**Task goal**
Recast each line of text from the entries below as a row of a Markdown table with the columns "No." and "Text line," numbering the rows and skipping blank lines. Leave the pictures out of the answer.

======== Data for this exercise ========

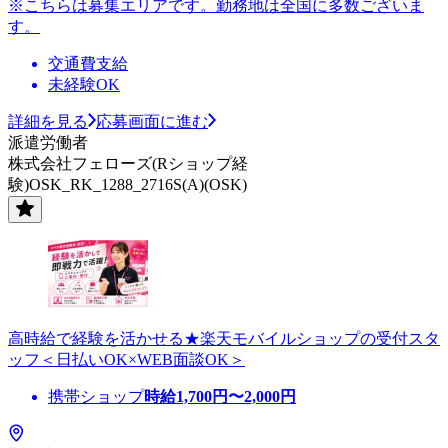
※こちらは募集エリアです。勤務地は全国に多数ございま
す。
交通費支給
未経験OK
詳細を見る
応募画面に進む
派遣労働者
株式会社フェローズ(Rショップ経
験)OSK_RK_1288_2716S(A)(OSK)
高時給で経験を活かせる★楽天モバイルショップの受付スタ
ッフ＜日払いOK×WEB面談OK＞
携帯ショップ
時給
1,700
円〜
2,000
円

========

**Your solution**
| No. | Text line |
|---|---|
| 1 | ※こちらは募集エリアです。勤務地は全国に多数ございま |
| 2 | す。 |
| 3 | 交通費支給 |
| 4 | 未経験OK |
| 5 | 詳細を見る |
| 6 | 応募画面に進む |
| 7 | 派遣労働者 |
| 8 | 株式会社フェローズ(Rショップ経 |
| 9 | 験)OSK_RK_1288_2716S(A)(OSK) |
| 10 | 高時給で経験を活かせる★楽天モバイルショップの受付スタ |
| 11 | ッフ＜日払いOK×WEB面談OK＞ |
| 12 | 携帯ショップ |
| 13 | 時給 |
| 14 | 1,700 |
| 15 | 円〜 |
| 16 | 2,000 |
| 17 | 円 |